Kendra: Well, one of the other groups I'm in is female barber shop type singing group. It's all fifties covers and four-part harmonies! It’s a whole different shebang as you play gigs at charity luncheons and you get paid in mince pies and wine at Christmas.
Ayse: I've been in lots of bands prior to Savages, but currently it's Kite Base and Savages just due to time constraints. In Savages I just have to think about bass. It's been an interesting process for me coming from a band where the rhythm is so drum and bass-led. Me and Fay [Savages drummer] are so interconnected that it's very strange playing a Kite Base show with a drum machine.

It must feel a lot looser with a real drummer?
Ayse: Yes, and it makes you realise how much you move around when you've got another person physically playing, how much you can both move around because you can adapt to each other. With electronics, you've got to be in time with it. It's been quite an interesting challenge!

What do two basses bring?
Kendra: You have to be really conscious that if both of you are playing in the same register it is mud.
Ayse: Exactly.
Kendra: We like mud, don't we?
Ayse: Yes, we like mud (laughter).
Kendra: We like a nice, grumbly base, but there's a time and a place. I've got to be conscious if Ayse is in the treble area, maybe I'll be down low. There's a lot to think about, composition wise, before we even get off the starting block really. You have to be quite disciplined in the way you approach it. If you bring a synth in as well, you bring it in more rhythmically than in a melodious way, because otherwise you just end up with this, I don't know, ‘dial-gaze’ not shoegaze (laughter).
Ayse: It's funny because I've found myself researching the science behind music and being more interested in sound engineering, how do you get two bassists to come through, like what Kendra has been saying.
Kendra: Pan hard left, pan hard right!
Ayse: Yes (laughter).

You’re both working on other stuff too. Do you need to put yourself in a particular headspace and go, ‘Right, Kite Base’?
Kendra: When it's something that you want to do you inevitably do it anyway. I think I would have been probably doodling away until I found other people to doodle with if you hadn't approached me to do it. The same is true for Ayse. Again, it's the wonders of digital. If you get a line or a riff or something you can just ping it over to someone else. That's when working digitally really comes into being for me rather than a finishing-the-product type of thing.

How do your songs start life?
Kendra: There's not really a method. One thing I've learnt is that I can’t do it unless I have a backlog of ideas to start with. If I go out and I get an idea in my head I literally have to run to a corner and jot my idea down or use some kind of recording thing on my iPhone or GarageBand, whatever.

You like to use found sounds in your music. What's your favourite sound ever?
Ayse: Ooh. I don't know – there are so many different sounds! For example, I love the sound of rain pattering on glass because I used to live with my parents and I had an attic room. Growing up, I always really loved the sound of rain. I do have a passion for vintage cars and I love camper vans, Volkswagen camper vans. I love the tone of the engine.

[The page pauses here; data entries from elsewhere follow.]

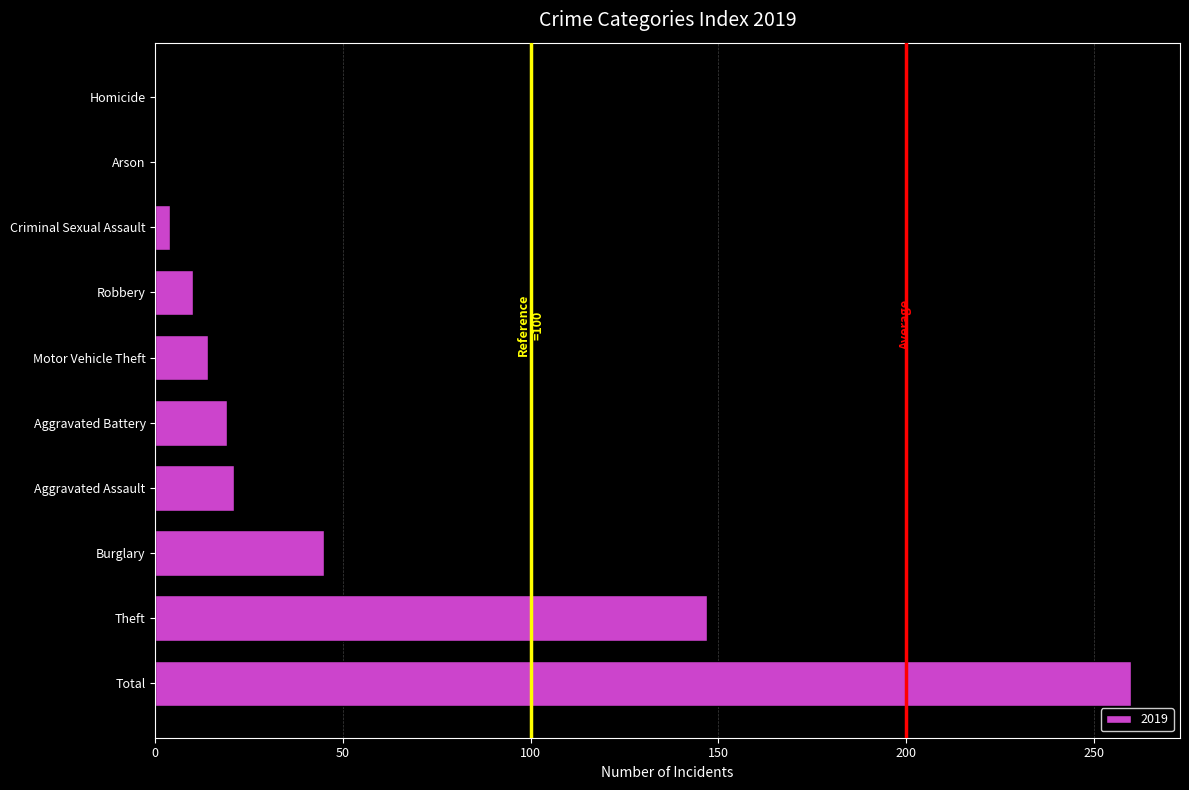

What is the maximum value shown in the chart?

260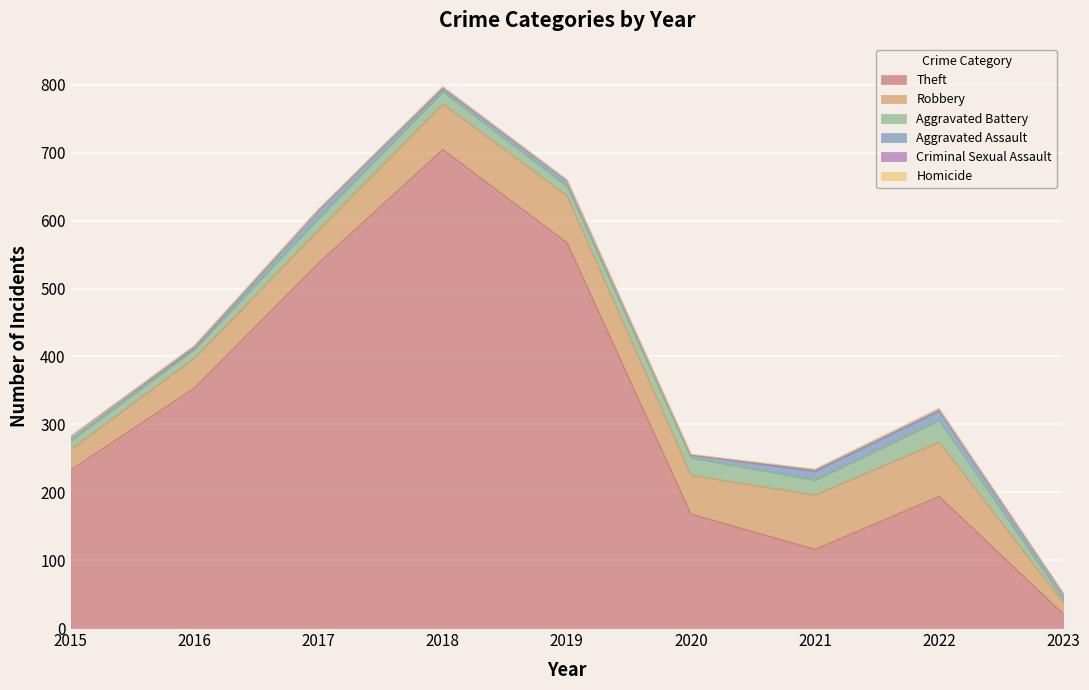

The Theft series shows 21 at 2023. True or false?

True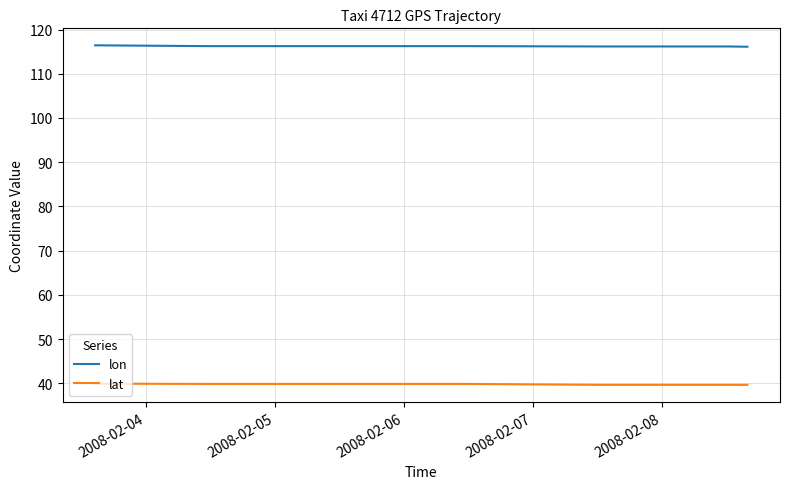

What is the sum of all lat values?

357.9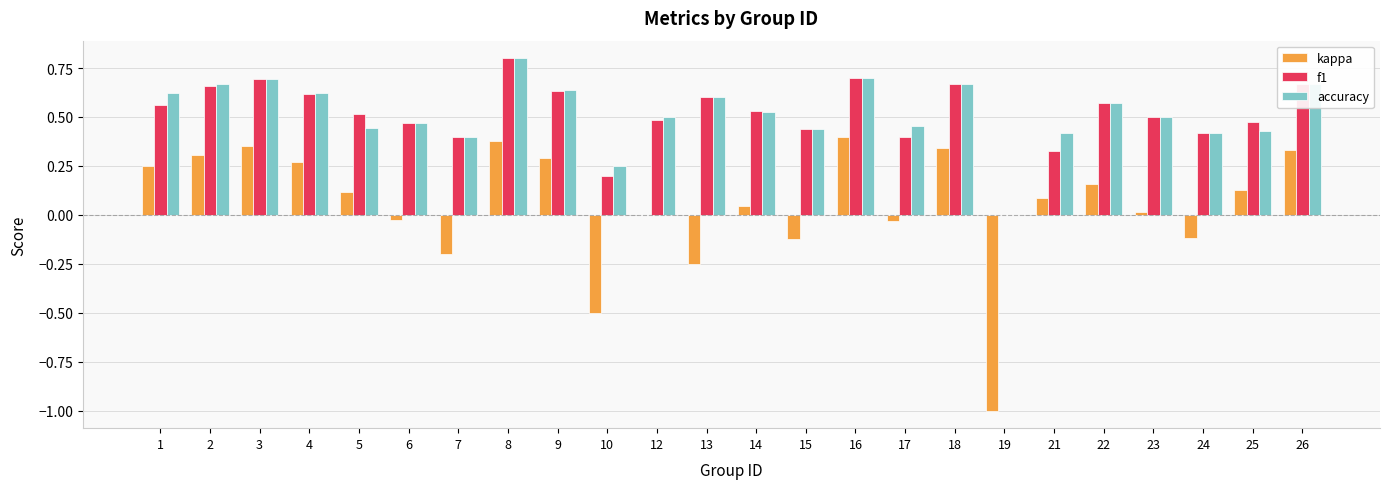

The accuracy series shows 0.4 at 15. True or false?

True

It's like a purr.
Kendra: My best friend is a sound engineer and I used to be in a band with him many, many years ago. I can't remember what service station this is and what particular bridge, but there's some sort of a flyover somewhere up north. He introduced me to this bridge and if you stand in the middle of it where the motorway goes underneath it makes this incredible sound as the cars come underneath it. It's like a Moog.

Do you go out gathering sounds a lot then?
Ayse: Yes. Obviously because I'm on tour quite a lot there'll be lots of great sounds. For example, quite recently I was in New York. There's something really aggressive about the fire engines - they sounds like some crazy wildcat.
Kendra: Sometimes these sounds can be great catalysts. Or they add a mood you can play to. I think the next lot of stuff we're going to do will be a lot more sample based.

When can we expect the album?
Ayse: We're still working on what to do with it, to be honest. I'm guessing we'll know next year. It's ready to go.
Kendra: Yes. We're playing it, we're touring it (laughter).